A la suite du 14 Juillet, Emmanuel Macron a lancé un signal fort : l’heure n’est plus à la paix des illusions. L’armée française doit se préparer au pire.
Une France sous pression dans un monde en décomposition
Dans les jardins feutrés de l’Hôtel de Brienne, le ton est tombé comme une alerte rouge. Emmanuel Macron n’a pas pris de détour : la liberté française est à son plus haut niveau de menace depuis 1945. Ce qu’il décrit comme un « moment de bascule » n’a rien d’une figure de style : c’est un changement d’ère. L’invasion de l’Ukraine par la Russie, les incertitudes transatlantiques, les menaces hybrides… la carte du monde a pris une teinte plus sombre.
La menace russe devient centrale. Elle est « préparée, organisée, durable » selon la Revue nationale stratégique. Moscou multiplie les provocations : cyberattaques, désinformation, sabotage, espionnage, intimidations nucléaires, sur fond d’un budget militaire russe désormais équivalent à 40 % de ses dépenses nationales. Le Kremlin veut 300 000 soldats supplémentaires d’ici 2030, et une capacité de frappe massive face à une Europe jugée vulnérable.
Macron l’assume : la France doit redevenir puissante pour rester libre. Pour être crainte, il faut montrer les muscles. La fin des « dividendes de la paix » exige un sursaut national.
Un effort budgétaire « historique », mais une équation périlleuse
C’est l’annonce choc du discours : le budget des Armées atteindra 64 milliards d’euros ( 7 680 milliards de Francs CFP) en 2027, soit le double de celui de 2017. Initialement prévue pour 2030, cette trajectoire est accélérée. Macron veut + 3,5 milliards d’euros ( 420 milliards de Francs CFP) en 2026, puis + 3 milliards d’euros ( 360 milliards de Francs CFP) en 2027. Objectif : combler les fragilités : munitions, drones, guerre électromagnétique, capacités spatiales, aviation de chasse.
Mais cet effort ne se fera pas à crédit. Le chef de l’État l’a martelé : pas d’endettement pour le réarmement. Il faudra « plus d’activité, plus de production ». Les entreprises sont appelées au patriotisme économique, les Français à un effort collectif. Sans hausse massive des impôts, cette équation relève du casse-tête. L’hypothèse implicite : réarmer sans ruiner la croissance.
Et Macron prévient : les votes budgétaires seront cruciaux. À l’automne, une actualisation de la loi de programmation militaire sera soumise au Parlement. Il appelle les députés à éviter les censures automnatiques qui retardent les budgets. L’armée n’attendra pas que les majorités se forment.

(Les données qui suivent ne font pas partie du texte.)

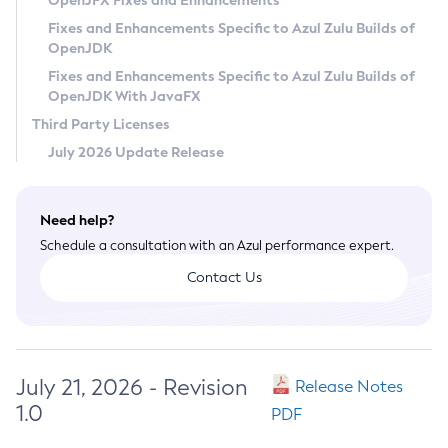
OpenJFX Fixes and Enhancements
Privacy Policy
Fixes and Enhancements Specific to Azul Zulu Builds of
OpenJDK
Legal
Fixes and Enhancements Specific to Azul Zulu Builds of
Terms of Use
OpenJDK With JavaFX
Third Party Licenses
July 2026 Update Release
Need help?
Schedule a consultation with an Azul performance expert.
Contact Us
July 21, 2026 - Revision
Release Notes
1.0
PDF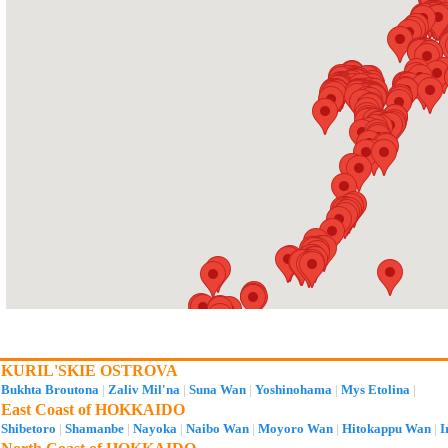
KURIL'SKIE OSTROVA
Bukhta Broutona
|
Zaliv Mil'na
|
Suna Wan
|
Yoshinohama
|
Mys Etolina
|
East Coast of HOKKAIDO
Shibetoro
|
Shamanbe
|
Nayoka
|
Naibo Wan
|
Moyoro Wan
|
Hitokappu Wan
|
I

Un projet de résilience militaire et nationale à long terme
Mais au-delà des chiffres, Macron trace une feuille de route de reconquête stratégique. La Revue nationale stratégique actualisée en dresse le cadre : 11 objectifs, un pilier européen au sein de l’OTAN, une capacité de réaction autonome, et un service militaire volontaire rénové pour constituer une réserve nationale mobilisable.
Le président n’écarte plus l’idée d’une guerre de haute intensité impliquant directement la France à l’horizon 2030. Ce n’est plus une menace lointaine. C’est un scénario plausible, posé noir sur blanc par le Secrétariat général à la défense. Notre territoire pourrait être visé par des attaques hybrides massives, synchronisées avec un front européen. Une perspective qui change radicalement la doctrine de défense.
La dissuasion nucléaire reste le pilier, mais Macron appelle à un réarmement conventionnel crédible. La liste des capacités à renforcer est exhaustive : guerre électronique, défense anti-drones, feux dans la profondeur, aviation de transport, contrôle maritime… Presque tout est à reconstruire.
Côté jeunesse, les annonces sur le Service national universel et les réserves sont repoussées à l’automne. Mais l’ambition est claire : mobiliser une nouvelle génération pour une défense de la Nation à 360 degrés.
Ce discours n’est pas qu’un exercice de style présidentiel. C’est une déclaration d’urgence. Une rupture stratégique. Macron ne prépare pas la guerre, il se prépare à l’éventualité de ne pas pouvoir l’éviter. À deux ans de la fin de son mandat, et avec une majorité relative, il engage la France sur une trajectoire budgétaire, industrielle et géopolitique lourde de conséquences. Si le Parlement suit, la France pourrait redevenir une puissance militaire centrale en Europe. Si le sursaut n’a pas lieu, le déclin stratégique pourrait s’accélérer.